抜粋文:
'''

秋田大学が学部新設 資源獲得競争の激化受け教育拠点として

地質巡検など体験学習 世界レベルの教員準備へ

 レアアース、レアメタル、原油、シェールガスなどの資源を巡って、世界規模で獲得競争が激化する中、秋田大学(秋田市、吉村昇学長)では「国際資源学部」の新設がこのほど、文部科学省に認められた。専門知識や語学力を備え、内外で資源開発に携わる人材の育成が期待されている。(市原幸彦)


地表探査を行う秋田大の学生たち=秋田大工学資源学部ホームページから

地表探査を行う秋田大の学生たち=秋田大工学資源学部ホームページから

 秋田大には現在、教育文化学部、医学部、工学資源学部の3学部がある。来年度から国際資源学部新設(定員120人)とともに、工学資源学部を理工学部に改組。4学部体制に移行する。国内の大学で資源系学科が再編、縮小される中での新設だ。

 「資源開発において国際的な拠点となる学部をオールジャパン体制でつくり、グローバルに活躍できる人材を養成する」(総務課新学部設置準備室)ことを目指す。

 ベースメタルといわれる銅・鉛・亜鉛の国内生産は、70年代をピークに今やほぼゼロに近く、日本のエネルギー自給率はわずか4%だ。優秀な海外メジャーが資源を押さえ、中国も進出する中で、資源供給を支え、資源への知識と共に国際的、経営的視点を持って世界の第一線で活躍する人材の育成が急務となっている。

 また、各国の大学教育でも鉱山から地球の表層部分(地層)に教育プログラムが拡大。その開発、保全、リサイクルなどに研究対象を移してきている。

 こうした状況に対応するため、国際資源学部は「文理融合」を掲げ、資源学の専門知識だけでなく、国際情勢、資源国の歴史や文化、法律を学ぶ。実践的かつ学生が互いに学び合う『人文社会系・技術系パッケージ型教育』だ。

 「資源学の知識を有しつつ、資源ナショナリズムや国際情勢などの問題をきちんと認識し、国際舞台で即戦力となる人材の養成が急務」(準備室)だからだ。

 秋田大は4年前に全学組織として国際資源教育研究センターを開設。国内では東大や東北大など、海外ではフライベルグ工科大学、東カザフスタン工科大学など16大学と連携してきた。今回、それをさらに深め、資源学の国際拠点となることを目指している。

 学部運営は社会の声を反映できるようにし、カリキュラムの編成や教員の人事などの重要事項については、外部の人材も加えたカウンシルという場で審議する。

'''

元のデータ:
'''

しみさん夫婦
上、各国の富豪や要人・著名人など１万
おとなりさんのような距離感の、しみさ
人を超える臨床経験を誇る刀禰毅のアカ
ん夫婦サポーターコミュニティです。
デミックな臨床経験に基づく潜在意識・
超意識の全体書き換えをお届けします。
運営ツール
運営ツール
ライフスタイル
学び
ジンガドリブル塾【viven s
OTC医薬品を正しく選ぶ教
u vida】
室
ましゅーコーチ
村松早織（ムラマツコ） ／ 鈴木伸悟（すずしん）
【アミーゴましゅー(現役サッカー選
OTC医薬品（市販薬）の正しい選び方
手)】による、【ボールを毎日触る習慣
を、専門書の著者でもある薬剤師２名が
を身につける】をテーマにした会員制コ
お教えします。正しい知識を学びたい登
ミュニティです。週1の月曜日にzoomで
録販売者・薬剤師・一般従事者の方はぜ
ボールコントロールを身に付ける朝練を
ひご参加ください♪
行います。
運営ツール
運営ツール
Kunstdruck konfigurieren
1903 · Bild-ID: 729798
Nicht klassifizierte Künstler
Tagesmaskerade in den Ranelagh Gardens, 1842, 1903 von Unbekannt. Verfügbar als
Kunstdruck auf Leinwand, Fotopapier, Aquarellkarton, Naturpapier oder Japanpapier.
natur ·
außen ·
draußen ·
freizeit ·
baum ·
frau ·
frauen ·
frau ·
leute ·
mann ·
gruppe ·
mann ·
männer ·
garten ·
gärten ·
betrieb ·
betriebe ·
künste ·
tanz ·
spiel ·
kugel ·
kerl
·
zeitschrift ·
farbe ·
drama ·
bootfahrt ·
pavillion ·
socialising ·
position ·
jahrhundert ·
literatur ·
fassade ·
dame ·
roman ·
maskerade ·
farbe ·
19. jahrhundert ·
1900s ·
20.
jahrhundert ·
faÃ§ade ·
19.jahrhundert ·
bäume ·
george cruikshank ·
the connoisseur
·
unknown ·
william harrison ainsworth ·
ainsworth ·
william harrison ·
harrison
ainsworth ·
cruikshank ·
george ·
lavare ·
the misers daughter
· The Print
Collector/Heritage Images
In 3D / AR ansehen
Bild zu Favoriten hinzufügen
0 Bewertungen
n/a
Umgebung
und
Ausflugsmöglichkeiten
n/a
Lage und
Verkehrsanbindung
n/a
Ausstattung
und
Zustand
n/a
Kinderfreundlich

'''
'''

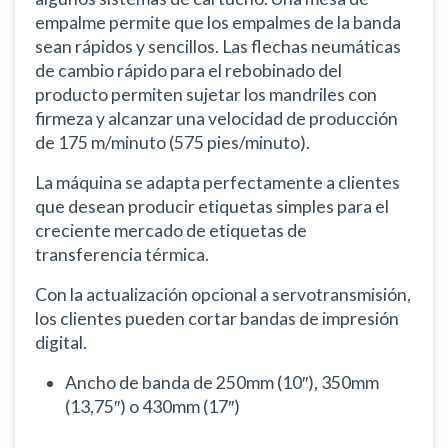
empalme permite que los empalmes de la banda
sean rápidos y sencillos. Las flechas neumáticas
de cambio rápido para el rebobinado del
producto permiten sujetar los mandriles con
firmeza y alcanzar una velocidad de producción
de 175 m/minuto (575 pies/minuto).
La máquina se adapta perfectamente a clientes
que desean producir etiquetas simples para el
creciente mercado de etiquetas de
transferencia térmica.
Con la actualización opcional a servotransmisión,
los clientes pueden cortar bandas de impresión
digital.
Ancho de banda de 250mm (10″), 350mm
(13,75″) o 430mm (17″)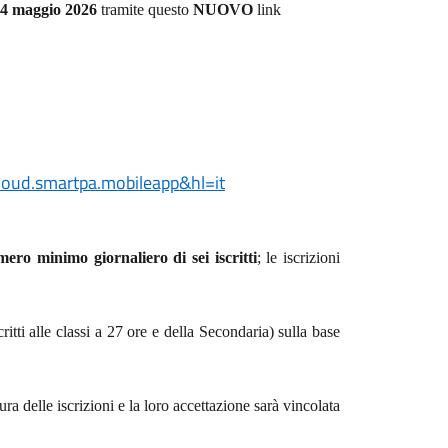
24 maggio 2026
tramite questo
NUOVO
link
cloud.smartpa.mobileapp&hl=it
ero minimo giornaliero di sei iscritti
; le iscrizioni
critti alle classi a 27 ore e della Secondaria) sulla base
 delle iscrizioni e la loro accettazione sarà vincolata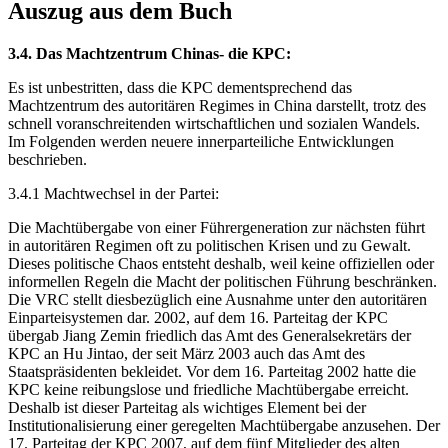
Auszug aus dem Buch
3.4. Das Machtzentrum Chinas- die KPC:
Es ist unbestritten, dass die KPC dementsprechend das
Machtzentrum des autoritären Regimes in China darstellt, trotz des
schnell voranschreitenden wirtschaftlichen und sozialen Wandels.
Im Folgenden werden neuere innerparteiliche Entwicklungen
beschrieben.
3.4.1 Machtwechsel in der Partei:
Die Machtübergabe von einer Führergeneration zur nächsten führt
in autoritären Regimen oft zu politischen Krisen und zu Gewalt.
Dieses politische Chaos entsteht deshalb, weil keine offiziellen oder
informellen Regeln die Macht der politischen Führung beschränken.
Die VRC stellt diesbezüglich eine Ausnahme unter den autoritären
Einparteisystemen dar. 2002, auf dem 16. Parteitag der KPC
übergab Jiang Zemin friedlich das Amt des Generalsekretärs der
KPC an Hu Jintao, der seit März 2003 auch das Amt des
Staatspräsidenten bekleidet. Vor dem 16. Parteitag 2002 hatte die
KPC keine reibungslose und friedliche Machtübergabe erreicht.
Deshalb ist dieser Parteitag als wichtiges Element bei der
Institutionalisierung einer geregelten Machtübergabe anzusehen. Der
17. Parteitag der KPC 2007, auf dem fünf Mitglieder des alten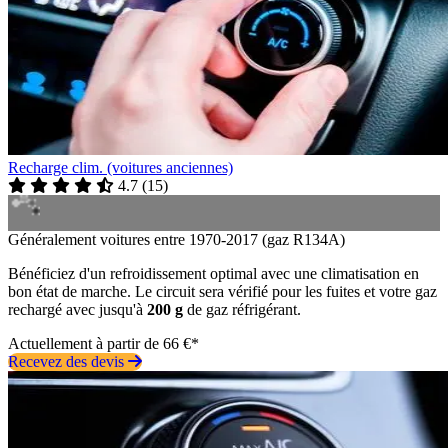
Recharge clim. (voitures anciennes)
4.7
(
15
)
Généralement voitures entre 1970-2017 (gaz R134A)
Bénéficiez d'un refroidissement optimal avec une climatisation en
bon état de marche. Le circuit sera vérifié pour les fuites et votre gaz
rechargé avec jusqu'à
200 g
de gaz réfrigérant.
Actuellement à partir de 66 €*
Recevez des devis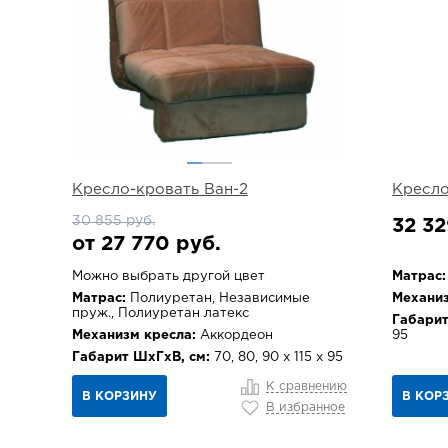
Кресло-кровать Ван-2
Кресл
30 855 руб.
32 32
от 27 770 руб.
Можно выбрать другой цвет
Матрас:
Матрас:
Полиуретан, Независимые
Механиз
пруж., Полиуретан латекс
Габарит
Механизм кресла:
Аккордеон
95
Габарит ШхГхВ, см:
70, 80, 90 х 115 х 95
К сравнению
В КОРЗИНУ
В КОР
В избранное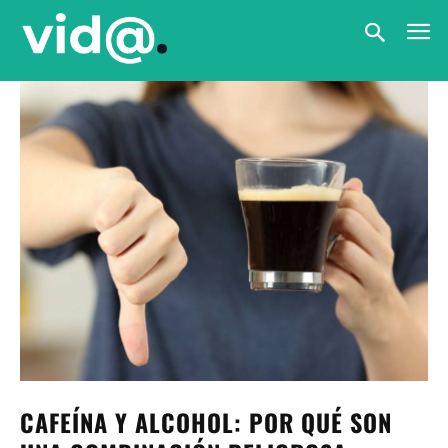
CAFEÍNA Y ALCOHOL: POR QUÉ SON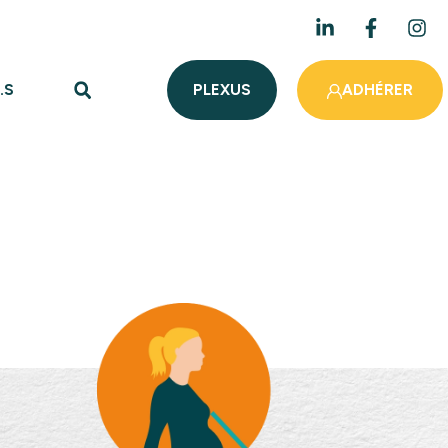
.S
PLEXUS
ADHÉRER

'''

やること:
1 – 抜粋文によると、新しくできる国際資源学部の定員は何人ですか。
2 – 抜粋文の「地質巡検など体験学習 世界レベルの教員準備へ」から「編、縮小される中での新設だ。」までを全部、一字も変えずに書き出してください。

解答例:
1 – 120人です。

2 –
地質巡検など体験学習 世界レベルの教員準備へ

 レアアース、レアメタル、原油、シェールガスなどの資源を巡って、世界規模で獲得競争が激化する中、秋田大学(秋田市、吉村昇学長)では「国際資源学部」の新設がこのほど、文部科学省に認められた。専門知識や語学力を備え、内外で資源開発に携わる人材の育成が期待されている。(市原幸彦)


地表探査を行う秋田大の学生たち=秋田大工学資源学部ホームページから

地表探査を行う秋田大の学生たち=秋田大工学資源学部ホームページから

 秋田大には現在、教育文化学部、医学部、工学資源学部の3学部がある。来年度から国際資源学部新設(定員120人)とともに、工学資源学部を理工学部に改組。4学部体制に移行する。国内の大学で資源系学科が再編、縮小される中での新設だ。